А учеба не очень влекла Женю. Более того, постепенно он начал её ненавидеть. «Занятия в университете Шанявского шли вечерами, — записал Е. Л. 1 сентября 1952 г. — И я убедился в ужасе, что не могу слушать профессоров — и каких! Мануйлов, читающий политическую экономию, Кизеветтер, о котором говорили, что он второй оратор Москвы (первым считали Маклакова), Хвостов, Юлий Айхенвальд (критик) и многие другие внушали мне только тоску и ужас, и я не в силах был поверить, что их дисциплины (тут я впервые услышал это слово) имеют ко мне какое-то отношение. (…) Я не имел ни малейшей склонности к юридическим наукам и чем ближе их узнавал, тем более ненавидел».
И ещё — через две недели (13 сентября): «Время шло, а я не привыкал к Москве. Напротив, окончательно её возненавидел. Одиночество душило. А новые знакомства не завязывались да и только. (…) И вот я жил и жил в тоске и одиночестве. Никто не говорил мне: «Пойди постригись», и я ужасно оброс волосами».
— И я стал опускаться. Я сказал учителю [латыни], что заниматься с ним не буду больше. Распрощался с университетом Шанявского. Вставал в двенадцать, лениво валялся до часу — это в семнадцать лет! Потом покупал в киоске газету и тонкие журналы… Прежде всего «Новый Сатирикон». И плитку шоколада. Возвращался домой, валялся и читал. Потом покупал колбасы на обед, которая по сравнению с майкопской казалась мне невкусной… Вечером шел бродить по улицам или в оперу Зимина, куда легко было достать билеты, или в цирк Никитина… В мечтах моих было одно здоровое место: начало.

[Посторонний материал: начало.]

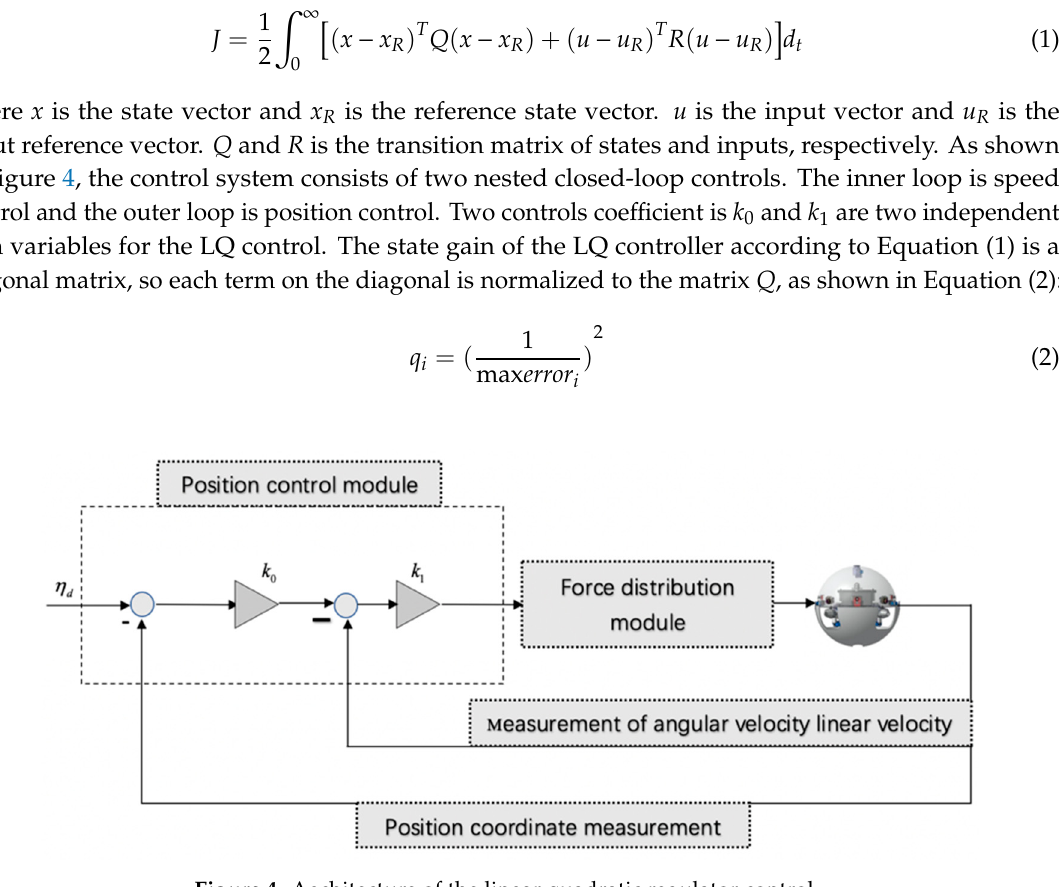
Figure 5. Aechitecture of the state feedback linearization controller.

Начинались они всегда одинаково: я мечтал, что вот каким-то чудом начинаю работать. Меняюсь коренным образом, пишу удивительные вещи и, главное, с утра до вечера, не разгибая спины. Возвращался я домой утешенный, полный надежд, давая себе торжественное обещание завтра же начать новую жизнь. И с утра начиналось то же самое. Вот во что превратился я при первой же встрече с жизнью…
Но изредка случались и «развлечения». Как-то, проходя по Камергерскому переулку мимо Художественного театра, какой-то подросток предложил ему билет на «Вишневый сад». И несмотря на то, что тот потребовал три рубля, Женя его взял. Место оказалось прекрасное — в партере, в самом центре зала.
— Фирса ещё играл Артем, а Епиходов был неожиданный — Чехов. Понравился он мне необыкновенно — так я увидел этого удивительного артиста впервые. Сцену со сломанным кием, когда он беспомощно бунтует, зная, что ничего из этого не выйдет, просто от отчаяния, провел он так, что я с удивлением подумал: «Так вот, значит, как можно играть?» Так я впервые в жизни увидел артиста, лучшего из всех, каких я знал.
А перед этим был ещё «Николай Ставрогин», которого он смотрел с далекой галерки. Качалов показался ему маловыразительным, «остальные тоже казались приглушенными, а не правдивыми. Исключение составляла Лилина, которая играла хромоножку удивительно и одна только походила на героиню Достоевского». Потом ему на утреннике удастся посмотреть «Синюю птицу», которая ему «понравилась, но меньше».